Back to our not quite all Ilwaco day, we did our usual watering of the curbside gardens, except for the east end one which we only do every other week. (It is our drought tolerance test, or else we just get tired.)
by the soon to be new At The Helm hotel, formerly Shorebank
By Ilwaco Pavilion
I fretted while watering about this garden possibly getting trampled during Slow Drag and thought, I MUST find out where the finish line will be this year. I have implored that it not be by this garden.
a new and delicate area where once was a mugo pine
I managed to grow this coreopsis from seed and I want to see it bloom!
Other beds, like the drive-over garden, are much tougher.
The finish line used to be at this bed by the ArtPort Gallery. I wish it still was.
As I worked my way along the gardens, I expressed my worries to a merchant friend, who said the rumor is that the race will run the other way and end at Salt Hotel. That would be awesome; the Salt garden bed is sparse, with river rock chunkier even than the ArtPort bed, and would stand up better to trampling. (I can reveal this rumour because, by the time you read this, Slow Drag will have happened days before.)
by Salt Hotel
also by Salt Hotel
The west end beds would get some trampling, too. I don’t have anything precious and not easily replaceable in here:
I checked on our planters at OleBob’s. Wish we had time for a lunch here!
Geranium ‘Rozanne’ climbing into a crab pot at Time Enough Books
We learned that a friend of ours had an encounter with an elk, on a foggy road. She’s ok, but does not know about the elk.
reflective high tide at the port
Before going home, I remembered one last thing. We went back to the boatyard and Allan pried out this tatty old blue oat grass.
well past its prime
home
Skooter and Frosty were pleased to see us home by 6 PM.

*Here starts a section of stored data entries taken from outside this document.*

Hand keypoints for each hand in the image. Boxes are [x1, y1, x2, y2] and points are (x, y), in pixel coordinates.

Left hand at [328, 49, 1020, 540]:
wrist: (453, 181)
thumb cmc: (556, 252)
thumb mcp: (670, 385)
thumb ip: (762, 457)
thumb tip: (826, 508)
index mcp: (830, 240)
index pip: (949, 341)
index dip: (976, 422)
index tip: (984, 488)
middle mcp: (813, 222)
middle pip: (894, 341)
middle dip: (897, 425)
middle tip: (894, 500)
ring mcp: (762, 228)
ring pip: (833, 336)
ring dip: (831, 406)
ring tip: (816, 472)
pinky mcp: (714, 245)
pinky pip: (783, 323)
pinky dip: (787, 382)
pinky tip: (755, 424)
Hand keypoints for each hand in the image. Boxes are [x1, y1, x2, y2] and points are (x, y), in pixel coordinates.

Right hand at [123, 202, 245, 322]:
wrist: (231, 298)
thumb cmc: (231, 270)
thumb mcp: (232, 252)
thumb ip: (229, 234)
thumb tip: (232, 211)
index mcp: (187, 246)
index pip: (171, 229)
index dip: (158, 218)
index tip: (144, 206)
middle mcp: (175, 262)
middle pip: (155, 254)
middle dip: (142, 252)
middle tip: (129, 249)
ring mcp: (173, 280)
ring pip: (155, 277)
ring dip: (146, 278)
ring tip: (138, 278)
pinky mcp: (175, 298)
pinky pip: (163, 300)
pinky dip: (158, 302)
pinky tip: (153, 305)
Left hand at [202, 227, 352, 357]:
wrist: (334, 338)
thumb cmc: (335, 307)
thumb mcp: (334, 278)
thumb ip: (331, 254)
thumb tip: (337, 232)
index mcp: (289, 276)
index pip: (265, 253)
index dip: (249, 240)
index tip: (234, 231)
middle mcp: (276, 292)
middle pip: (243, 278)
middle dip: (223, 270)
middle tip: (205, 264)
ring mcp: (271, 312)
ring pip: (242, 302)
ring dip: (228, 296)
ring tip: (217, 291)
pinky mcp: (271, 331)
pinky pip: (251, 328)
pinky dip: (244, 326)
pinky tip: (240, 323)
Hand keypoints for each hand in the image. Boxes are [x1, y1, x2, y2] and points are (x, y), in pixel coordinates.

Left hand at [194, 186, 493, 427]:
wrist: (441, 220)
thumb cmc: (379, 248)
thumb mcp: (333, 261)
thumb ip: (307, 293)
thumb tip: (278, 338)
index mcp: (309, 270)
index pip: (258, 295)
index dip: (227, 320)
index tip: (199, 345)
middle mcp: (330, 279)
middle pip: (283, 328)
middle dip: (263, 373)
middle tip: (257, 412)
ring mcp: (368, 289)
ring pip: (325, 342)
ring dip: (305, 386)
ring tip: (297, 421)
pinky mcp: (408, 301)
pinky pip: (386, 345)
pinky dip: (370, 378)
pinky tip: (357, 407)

I had collected enough green clippings this week at work to start layering green and brown compost into bin three.
green and brown plant material and some shredded paper
evening light on the garden
Allan and I moved a sign that had gotten hidden behind an escallonia branch.
I am now am waiting for a loooong time to have my Pittosporum ‘Tasman Ruffles’ grow up here. I am tempted to move it again and plant something bigger. But I won’t, poor thing has already been moved so many times, which is why it is now four inches tall instead of the four feet it had achieved before the second-to-last move severely set it back.
As for the sign, it applies to my life now but not to everyone’s. “Why keep a garden account and reckon the cost of pure joy? Is it not cheap at any price?” (Mirabel Osler) I choose my garden over travel and other luxuries (most home remodeling, for example). Some people on an even more limited budget have to choose groceries over garden, as I did when trying to get out of debt; during one of those years, I bought one six pack of cosmos for my garden and that was all. Even now, I cannot afford “any price“, yet that quotation still speaks to me. Maybe it justifies what I do spend.